Le recours à des synergies est l'une des techniques essentielles pour libérer le temps nécessaire à l'intégration d'un programme de base plus détaillé sans imposer aux élèves-officiers un stress additionnel ou les amener à s'acquitter de leurs responsabilités de façon superficielle.
b) Trouver du temps à l'intérieur des programmes sans entraîner de conséquences néfastes
Avant même que le Groupe de travail ne se réunisse, le Doyen du Génie avait déjà effectué un important travail d'avant-projet qui laissait entrevoir la possibilité de libérer jusqu'à 200 AU (unités universitaires) dans les programmes de Génie, pour l'intégration du programme de base, sans répercussions importantes sur le plan de l'accréditation du CACE. Ceci libérerait un autre 8 à 9 p. 100 d'un programme type de Génie pour d'autres cours obligatoires, en plus de ce qui se fait aujourd'hui. Les données avancées par le Doyen sont corroborées par des données antérieures obtenues pour toute la gamme des programmes de Génie au moment de leur dernière accréditation. En outre, les hypothèses du Doyen ont été confirmées par deux consultants de l'extérieur hautement reconnus.

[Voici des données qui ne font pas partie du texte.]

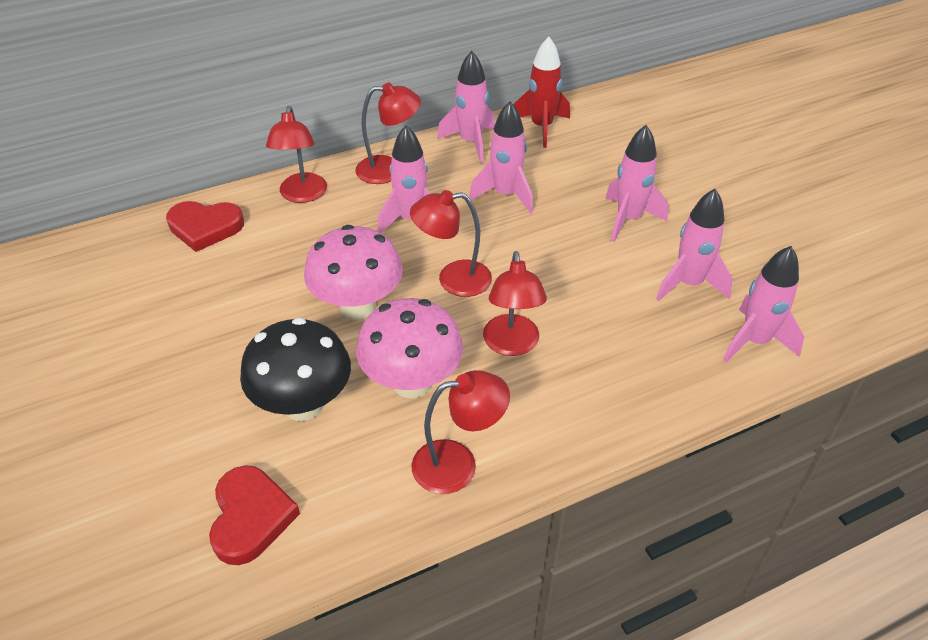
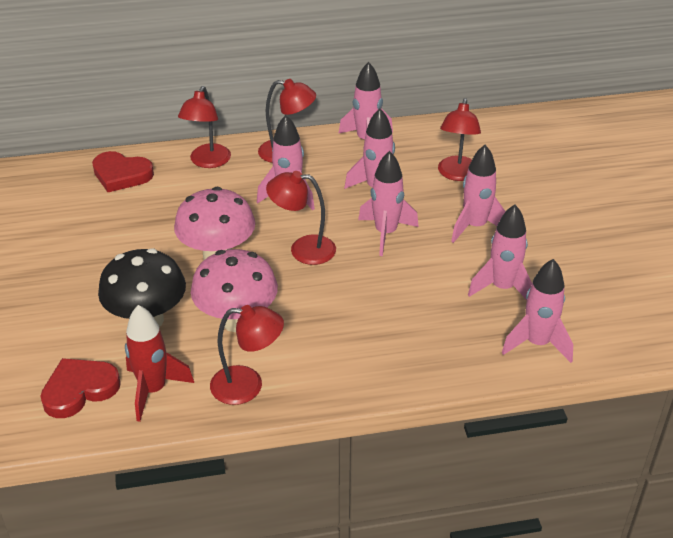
camera: 15 degrees right, 5 degrees down
(250, 517) = (79, 390): red heart -> red heart turned 135 degrees counterclockwise
(512, 345) = (329, 308): red lamp -> red lamp (457, 174)
(537, 244) = (386, 233): none -> pink rocket
(541, 127) = (434, 137): red rocket -> red rocket (153, 390)

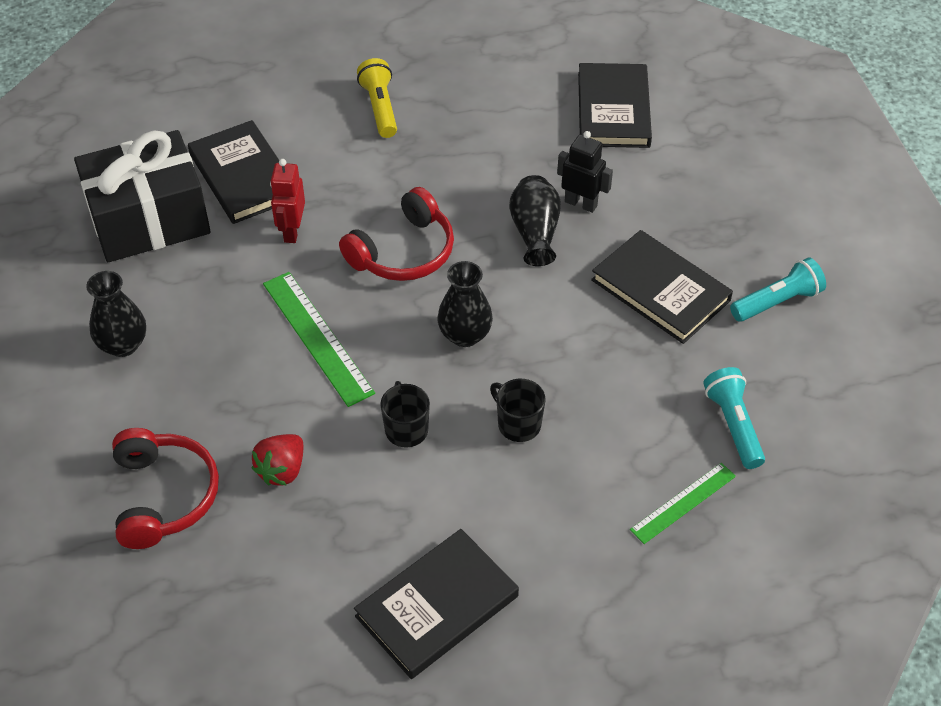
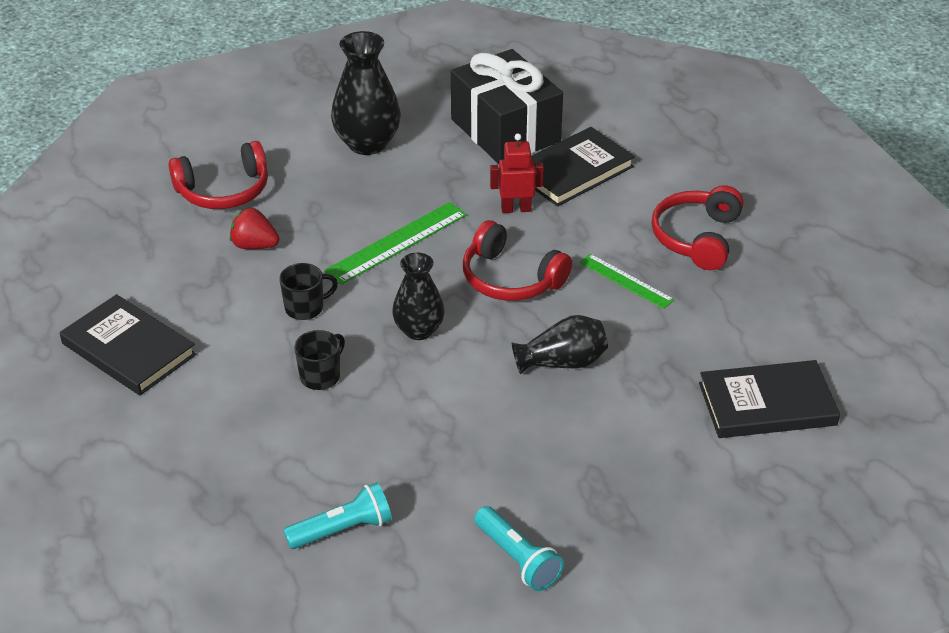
camera: 80 degrees right, 10 degrees down
(123, 345) = (367, 143): black vase -> black vase, size x1.53
(380, 108) = (696, 238): yellow flashlight -> red headphones
(581, 203) = (614, 392): black robot -> none
(660, 290) = (510, 462): black book -> none
(683, 503) = (245, 497): green ruler -> green ruler (626, 281)

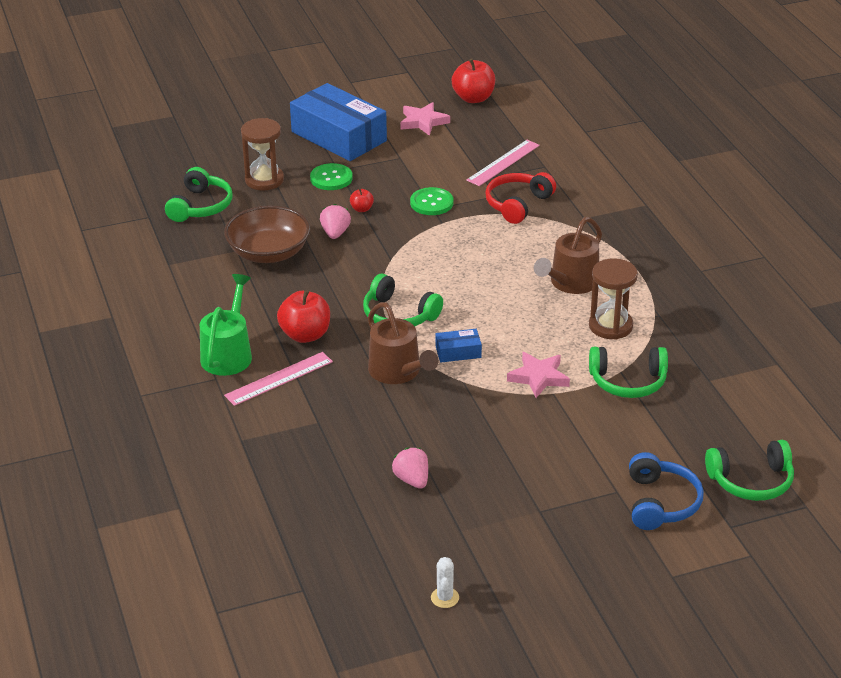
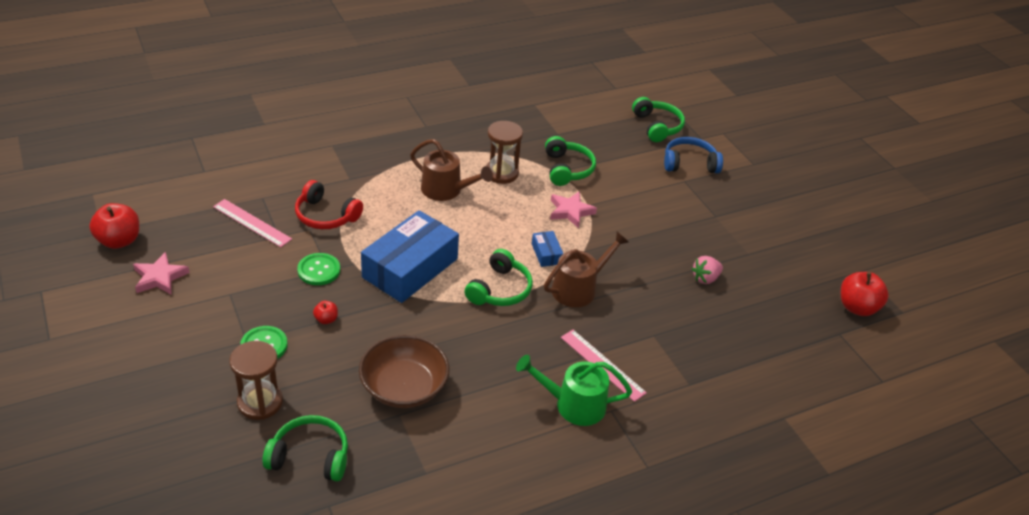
camera: 100 degrees left, 5 degrees up
(305, 335) = (537, 350): red apple -> red apple (857, 307)
(335, 233) = (369, 337): pink strawberry -> none
(339, 136) = (175, 343): blue box -> blue box (410, 268)
(445, 598) = (815, 261): white cactus -> none

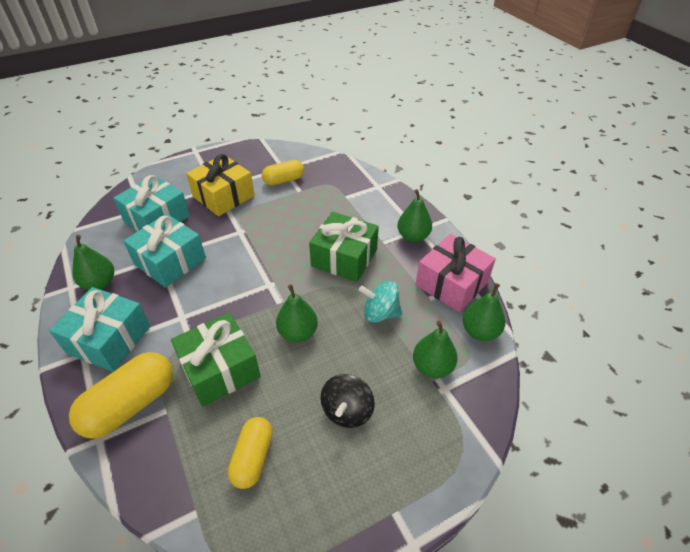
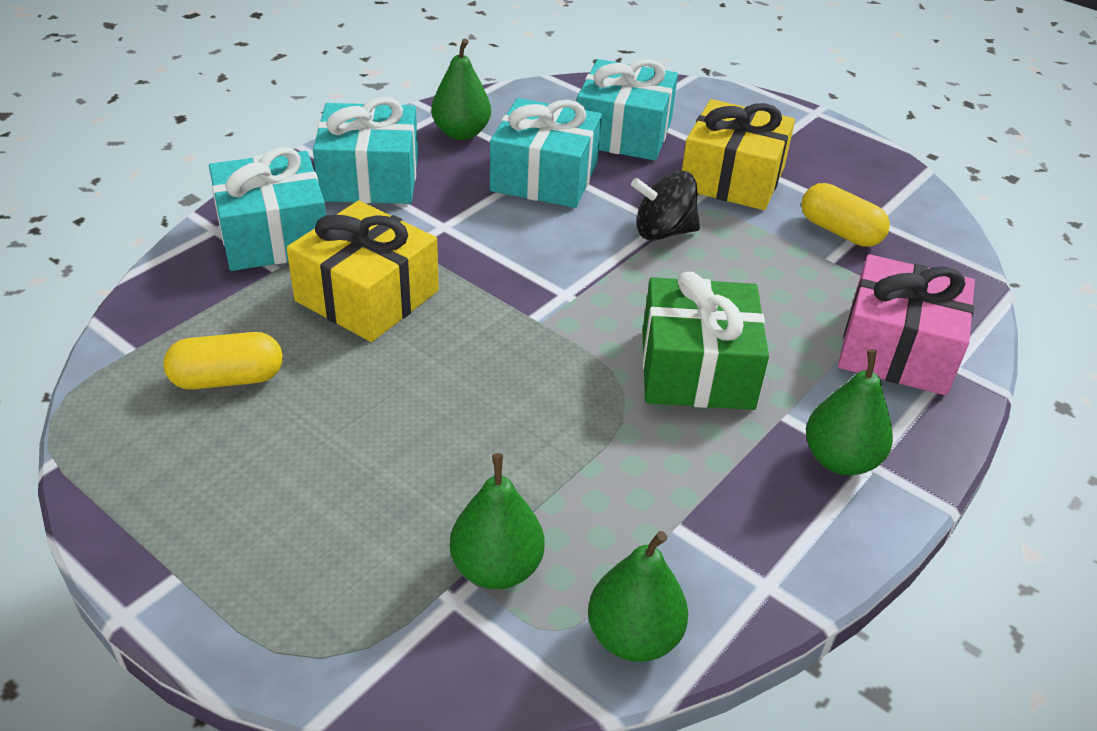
camera: 65 degrees right, 5 degrees down
(131, 405) = (273, 236): yellow capsule -> turquoise gift
(220, 369) = (367, 296): green gift -> yellow gift
(298, 333) = (480, 359): green pear -> none
(347, 411) = (347, 465): black spinning top -> black spinning top (663, 232)
(380, 313) = (587, 457): turquoise spinning top -> none
(451, 283) = (744, 558): pink gift -> pink gift (897, 349)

On note également que le Groupe d'étude estimait qu'une diminution du temps accordé à l'exercice pourrait permettre de libérer un plus grand nombre de périodes. La dernière phrase de la page 45 du rapport se lit comme suit : « Nous recommandons fortement que le programme d'exercice soit examiné soigneusement afin de réduire de façon substantielle le nombre d'heures consacrées à cette activité ». Toutefois, certains sont d'avis que cette réduction devrait servir principalement à alléger l'horaire très chargé des élèves-officiers. Il faut résister à la tentation d'ajouter des obligations officielles chaque fois que se crée une période libre.